I know that I struggle with irrational fears on a daily basis. Breaking them down, I can see how ridiculous they are.
♥ That no matter what I do, I'll always be fat. So what, I defy the laws of human biology now? The energy equation is simple - if energy out is more than energy in, weight will be lost. I just need to get off my plateau and up the ante.
♥ That having had two big loves so far in my life, I've used up my chances. Okay, can anyone drive a truck through the holes in my theory? I have an aunty who has been married three times, friends who are serial monogamists - the world is full of people who have been in love multiple times. There is zero proof that I won't find love again.
♥ That although teaching is my passion, that I will suck at it - not pass this year or gain my registration. I've done holiday programme with adolescents, I know how to cope with unruly kids and it's not like they expect perfection - this is one case where points are truly rewarded for effort.

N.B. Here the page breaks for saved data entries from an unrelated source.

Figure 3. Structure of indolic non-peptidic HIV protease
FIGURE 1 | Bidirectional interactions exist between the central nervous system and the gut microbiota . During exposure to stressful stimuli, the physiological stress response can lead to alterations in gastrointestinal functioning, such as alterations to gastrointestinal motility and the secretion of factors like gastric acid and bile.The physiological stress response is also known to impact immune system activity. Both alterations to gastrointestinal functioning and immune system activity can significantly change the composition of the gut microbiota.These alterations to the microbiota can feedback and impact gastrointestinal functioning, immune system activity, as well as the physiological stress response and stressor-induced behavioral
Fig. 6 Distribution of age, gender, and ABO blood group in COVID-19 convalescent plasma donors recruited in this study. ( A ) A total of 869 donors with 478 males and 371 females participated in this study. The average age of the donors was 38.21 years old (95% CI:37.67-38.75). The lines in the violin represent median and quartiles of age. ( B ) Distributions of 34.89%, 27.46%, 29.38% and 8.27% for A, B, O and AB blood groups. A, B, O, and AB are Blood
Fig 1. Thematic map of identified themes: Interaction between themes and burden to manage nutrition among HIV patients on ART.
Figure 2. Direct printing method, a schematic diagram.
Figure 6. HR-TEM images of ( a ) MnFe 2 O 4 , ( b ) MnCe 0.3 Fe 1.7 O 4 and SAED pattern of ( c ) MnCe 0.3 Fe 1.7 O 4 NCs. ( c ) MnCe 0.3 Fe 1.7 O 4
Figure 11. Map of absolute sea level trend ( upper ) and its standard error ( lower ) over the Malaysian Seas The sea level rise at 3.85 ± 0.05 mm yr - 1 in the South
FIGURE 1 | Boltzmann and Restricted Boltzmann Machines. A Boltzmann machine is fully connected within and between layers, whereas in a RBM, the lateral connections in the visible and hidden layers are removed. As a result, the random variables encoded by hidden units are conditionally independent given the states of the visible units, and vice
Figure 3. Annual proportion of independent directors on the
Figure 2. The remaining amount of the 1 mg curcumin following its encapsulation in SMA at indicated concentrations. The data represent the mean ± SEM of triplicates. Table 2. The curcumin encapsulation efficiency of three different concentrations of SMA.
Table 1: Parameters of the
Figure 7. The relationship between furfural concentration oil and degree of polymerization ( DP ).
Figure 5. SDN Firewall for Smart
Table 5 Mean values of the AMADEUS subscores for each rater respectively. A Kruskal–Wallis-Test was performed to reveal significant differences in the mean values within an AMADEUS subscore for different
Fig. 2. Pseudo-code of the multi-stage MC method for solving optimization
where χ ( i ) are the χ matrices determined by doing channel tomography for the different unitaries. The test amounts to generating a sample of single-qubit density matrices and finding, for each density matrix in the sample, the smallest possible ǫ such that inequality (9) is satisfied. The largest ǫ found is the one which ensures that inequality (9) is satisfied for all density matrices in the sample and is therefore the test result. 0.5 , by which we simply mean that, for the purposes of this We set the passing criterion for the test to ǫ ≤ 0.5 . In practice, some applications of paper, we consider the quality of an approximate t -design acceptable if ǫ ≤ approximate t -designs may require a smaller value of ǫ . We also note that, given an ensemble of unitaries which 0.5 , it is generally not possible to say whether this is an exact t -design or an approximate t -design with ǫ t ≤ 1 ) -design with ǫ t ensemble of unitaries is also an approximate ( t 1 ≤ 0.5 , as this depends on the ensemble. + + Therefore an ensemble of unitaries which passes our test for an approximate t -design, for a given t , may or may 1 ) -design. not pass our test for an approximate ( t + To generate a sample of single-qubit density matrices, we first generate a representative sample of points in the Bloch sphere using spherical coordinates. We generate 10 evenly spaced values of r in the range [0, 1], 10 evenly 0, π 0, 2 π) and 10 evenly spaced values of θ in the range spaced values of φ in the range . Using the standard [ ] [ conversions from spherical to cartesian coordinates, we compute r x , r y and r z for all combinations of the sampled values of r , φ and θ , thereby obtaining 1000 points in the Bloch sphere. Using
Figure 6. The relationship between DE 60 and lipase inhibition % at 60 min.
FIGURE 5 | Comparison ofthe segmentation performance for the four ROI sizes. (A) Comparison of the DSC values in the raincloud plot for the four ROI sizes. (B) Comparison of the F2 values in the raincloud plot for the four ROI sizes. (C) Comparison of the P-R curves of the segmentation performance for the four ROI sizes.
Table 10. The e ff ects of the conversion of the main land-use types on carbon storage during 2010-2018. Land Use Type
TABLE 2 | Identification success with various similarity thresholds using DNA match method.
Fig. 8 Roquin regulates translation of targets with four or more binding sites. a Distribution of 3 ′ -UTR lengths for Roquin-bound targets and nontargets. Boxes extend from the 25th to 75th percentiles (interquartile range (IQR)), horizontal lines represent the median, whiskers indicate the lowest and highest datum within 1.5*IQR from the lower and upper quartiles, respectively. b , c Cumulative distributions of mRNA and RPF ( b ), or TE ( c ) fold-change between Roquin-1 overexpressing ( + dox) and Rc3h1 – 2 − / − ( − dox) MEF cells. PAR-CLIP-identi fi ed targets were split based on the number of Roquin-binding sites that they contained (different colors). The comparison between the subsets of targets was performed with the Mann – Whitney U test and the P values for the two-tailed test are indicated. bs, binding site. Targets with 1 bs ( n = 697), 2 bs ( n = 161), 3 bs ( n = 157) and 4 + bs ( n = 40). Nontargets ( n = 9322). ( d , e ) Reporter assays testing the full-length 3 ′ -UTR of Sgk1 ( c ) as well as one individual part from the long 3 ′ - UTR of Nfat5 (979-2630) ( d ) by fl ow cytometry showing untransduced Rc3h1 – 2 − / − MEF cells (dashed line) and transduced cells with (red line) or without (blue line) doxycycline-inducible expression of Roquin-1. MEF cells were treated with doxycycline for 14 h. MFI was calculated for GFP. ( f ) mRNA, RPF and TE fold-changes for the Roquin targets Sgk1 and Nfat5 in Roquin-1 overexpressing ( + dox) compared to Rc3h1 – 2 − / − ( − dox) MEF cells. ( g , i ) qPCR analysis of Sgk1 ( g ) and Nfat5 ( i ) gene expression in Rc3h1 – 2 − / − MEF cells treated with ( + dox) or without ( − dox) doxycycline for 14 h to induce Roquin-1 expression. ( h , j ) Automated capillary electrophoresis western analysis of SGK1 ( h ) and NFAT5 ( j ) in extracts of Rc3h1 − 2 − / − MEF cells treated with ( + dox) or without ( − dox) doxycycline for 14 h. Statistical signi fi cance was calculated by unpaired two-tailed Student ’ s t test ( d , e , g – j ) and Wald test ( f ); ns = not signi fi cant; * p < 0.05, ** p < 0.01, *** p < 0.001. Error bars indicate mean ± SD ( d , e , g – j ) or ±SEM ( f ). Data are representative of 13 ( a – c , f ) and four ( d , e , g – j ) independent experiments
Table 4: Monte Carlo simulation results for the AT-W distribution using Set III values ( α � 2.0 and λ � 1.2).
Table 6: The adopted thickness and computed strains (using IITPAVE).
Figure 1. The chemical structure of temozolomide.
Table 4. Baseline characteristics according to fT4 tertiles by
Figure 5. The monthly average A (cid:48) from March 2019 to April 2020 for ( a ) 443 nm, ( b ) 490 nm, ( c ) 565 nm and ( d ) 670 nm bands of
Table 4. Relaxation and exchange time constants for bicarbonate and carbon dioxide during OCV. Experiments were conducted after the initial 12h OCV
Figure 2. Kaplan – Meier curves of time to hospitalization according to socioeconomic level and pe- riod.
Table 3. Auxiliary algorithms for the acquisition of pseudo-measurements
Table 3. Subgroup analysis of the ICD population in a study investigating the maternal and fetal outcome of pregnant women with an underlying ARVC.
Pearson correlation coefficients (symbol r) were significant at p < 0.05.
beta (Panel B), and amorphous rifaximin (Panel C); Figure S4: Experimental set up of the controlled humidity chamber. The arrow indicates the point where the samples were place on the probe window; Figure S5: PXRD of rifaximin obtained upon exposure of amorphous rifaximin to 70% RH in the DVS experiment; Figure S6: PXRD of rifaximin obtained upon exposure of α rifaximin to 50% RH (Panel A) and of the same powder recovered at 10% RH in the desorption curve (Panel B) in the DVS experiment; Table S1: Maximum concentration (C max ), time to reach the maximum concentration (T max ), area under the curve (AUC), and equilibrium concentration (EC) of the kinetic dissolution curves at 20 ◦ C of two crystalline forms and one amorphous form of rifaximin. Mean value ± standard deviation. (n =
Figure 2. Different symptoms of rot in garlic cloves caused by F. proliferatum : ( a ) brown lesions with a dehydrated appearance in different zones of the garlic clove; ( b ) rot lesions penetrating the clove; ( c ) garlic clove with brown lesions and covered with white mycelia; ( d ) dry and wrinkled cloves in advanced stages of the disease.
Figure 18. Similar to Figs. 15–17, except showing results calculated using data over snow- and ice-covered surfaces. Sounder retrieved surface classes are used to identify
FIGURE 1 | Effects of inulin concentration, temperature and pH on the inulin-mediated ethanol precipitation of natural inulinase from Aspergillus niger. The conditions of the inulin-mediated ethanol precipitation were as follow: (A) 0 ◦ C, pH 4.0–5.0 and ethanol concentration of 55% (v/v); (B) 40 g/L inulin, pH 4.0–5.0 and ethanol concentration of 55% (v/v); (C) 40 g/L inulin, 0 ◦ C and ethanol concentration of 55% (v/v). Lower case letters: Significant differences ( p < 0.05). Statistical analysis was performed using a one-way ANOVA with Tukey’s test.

The thing that all these irrational fears have in common is that if I choose to believe them, they restrict me. They stop me from fulfilling all the potential I have inside of me - to be a healthy body weight, to live out my dreams of being a contented wife and mother, to be that crazy fun teacher I know I can be. I just need to keep reality checking myself and optimistically looking forward to the future.
What irrational fears do you have? How do you keep yourself in line?